Document images with source code
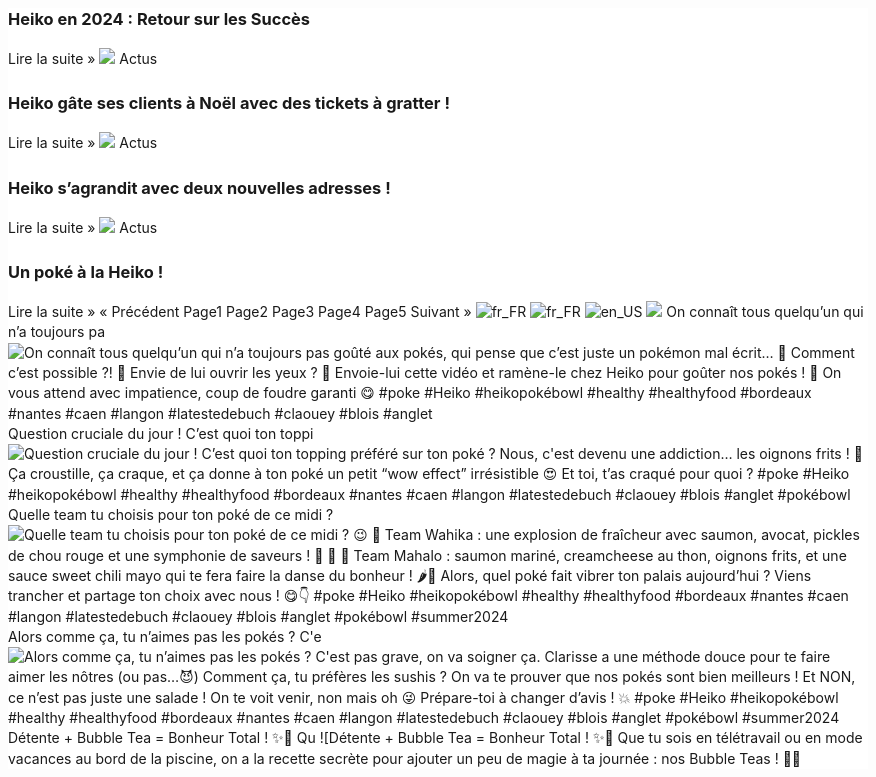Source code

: ###  Heiko en 2024 : Retour sur les Succès 
Lire la suite » 
![](https://www.heiko-poke.com/wp-content/uploads/2024/12/Heiko_Anglet_Services_10.2024-102-768x1152.jpg)
Actus
###  Heiko gâte ses clients à Noël avec des tickets à gratter ! 
Lire la suite » 
![](https://www.heiko-poke.com/wp-content/uploads/2024/11/IMG_5032-768x1024.jpg)
Actus
###  Heiko s’agrandit avec deux nouvelles adresses ! 
Lire la suite » 
![](https://www.heiko-poke.com/wp-content/uploads/2024/11/Heiko_BD_09-2024_Lifestyle_7-768x1151.jpg)
Actus
###  Un poké à la Heiko ! 
Lire la suite » 
« Précédent Page1 Page2 Page3 Page4 Page5 Suivant »
![fr_FR](https://www.heiko-poke.com/wp-content/plugins/translatepress-multilingual/assets/images/flags/fr_FR.png)
![fr_FR](https://www.heiko-poke.com/wp-content/plugins/translatepress-multilingual/assets/images/flags/fr_FR.png) ![en_US](https://www.heiko-poke.com/wp-content/plugins/translatepress-multilingual/assets/images/flags/en_US.png)
![](https://www.heiko-poke.com/wp-content/uploads/2023/07/Footer-plantes-2048x199.png)
On connaît tous quelqu’un qui n’a toujours pa ![On connaît tous quelqu’un qui n’a toujours pas goûté aux pokés, qui pense que c’est juste un pokémon mal écrit… 🫣
Comment c’est possible ?! 🤯
Envie de lui ouvrir les yeux ? 👀 Envoie-lui cette vidéo et ramène-le chez Heiko pour goûter nos pokés ! 🥑
On vous attend avec impatience, coup de foudre garanti 😋
#poke #Heiko #heikopokébowl #healthy #healthyfood #bordeaux #nantes #caen #langon #latestedebuch #claouey #blois #anglet](https://www.heiko-poke.com/wp-content/plugins/instagram-feed/img/placeholder.png)
Question cruciale du jour ! C’est quoi ton toppi ![Question cruciale du jour ! C’est quoi ton topping préféré sur ton poké ? Nous, c'est devenu une addiction… les oignons frits ! 🤤
Ça croustille, ça craque, et ça donne à ton poké un petit “wow effect” irrésistible 😍
Et toi, t’as craqué pour quoi ?
#poke #Heiko #heikopokébowl #healthy #healthyfood #bordeaux #nantes #caen #langon #latestedebuch #claouey #blois #anglet #pokébowl](https://www.heiko-poke.com/wp-content/plugins/instagram-feed/img/placeholder.png)
Quelle team tu choisis pour ton poké de ce midi ? ![Quelle team tu choisis pour ton poké de ce midi ? 😉
🔵 Team Wahika : une explosion de fraîcheur avec saumon, avocat, pickles de chou rouge et une symphonie de saveurs ! 🌈 🥑
🔴 Team Mahalo : saumon mariné, creamcheese au thon, oignons frits, et une sauce sweet chili mayo qui te fera faire la danse du bonheur ! 🌶️🎉
Alors, quel poké fait vibrer ton palais aujourd’hui ? Viens trancher et partage ton choix avec nous ! 😋👇
#poke #Heiko #heikopokébowl #healthy #healthyfood #bordeaux #nantes #caen #langon #latestedebuch #claouey #blois #anglet #pokébowl #summer2024](https://www.heiko-poke.com/wp-content/plugins/instagram-feed/img/placeholder.png)
Alors comme ça, tu n’aimes pas les pokés ? C'e ![Alors comme ça, tu n’aimes pas les pokés ? C'est pas grave, on va soigner ça. Clarisse a une méthode douce pour te faire aimer les nôtres \(ou pas…😈\) 
Comment ça, tu préfères les sushis ? On va te prouver que nos pokés sont bien meilleurs !
Et NON, ce n’est pas juste une salade ! On te voit venir, non mais oh 😜
Prépare-toi à changer d’avis ! 💥
#poke #Heiko #heikopokébowl #healthy #healthyfood #bordeaux #nantes #caen #langon #latestedebuch #claouey #blois #anglet #pokébowl #summer2024](https://www.heiko-poke.com/wp-content/plugins/instagram-feed/img/placeholder.png)
Détente + Bubble Tea = Bonheur Total ! ✨🌴 Qu ![Détente + Bubble Tea = Bonheur Total ! ✨🌴
Que tu sois en télétravail ou en mode vacances au bord de la piscine, on a la recette secrète pour ajouter un peu de magie à ta journée : nos Bubble Teas ! 🍹💦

INSTRUCTIONS TO FOLLOW » Reproduce only the lines above, starting at the line with "ce midi ? 😉" and ending at the line with "Comment ça, tu", exactly as written.

THE COMPLETED TASK »
Quelle team tu choisis pour ton poké de ce midi ? ![Quelle team tu choisis pour ton poké de ce midi ? 😉
🔵 Team Wahika : une explosion de fraîcheur avec saumon, avocat, pickles de chou rouge et une symphonie de saveurs ! 🌈 🥑
🔴 Team Mahalo : saumon mariné, creamcheese au thon, oignons frits, et une sauce sweet chili mayo qui te fera faire la danse du bonheur ! 🌶️🎉
Alors, quel poké fait vibrer ton palais aujourd’hui ? Viens trancher et partage ton choix avec nous ! 😋👇
#poke #Heiko #heikopokébowl #healthy #healthyfood #bordeaux #nantes #caen #langon #latestedebuch #claouey #blois #anglet #pokébowl #summer2024](https://www.heiko-poke.com/wp-content/plugins/instagram-feed/img/placeholder.png)
Alors comme ça, tu n’aimes pas les pokés ? C'e ![Alors comme ça, tu n’aimes pas les pokés ? C'est pas grave, on va soigner ça. Clarisse a une méthode douce pour te faire aimer les nôtres \(ou pas…😈\) 
Comment ça, tu préfères les sushis ? On va te prouver que nos pokés sont bien meilleurs !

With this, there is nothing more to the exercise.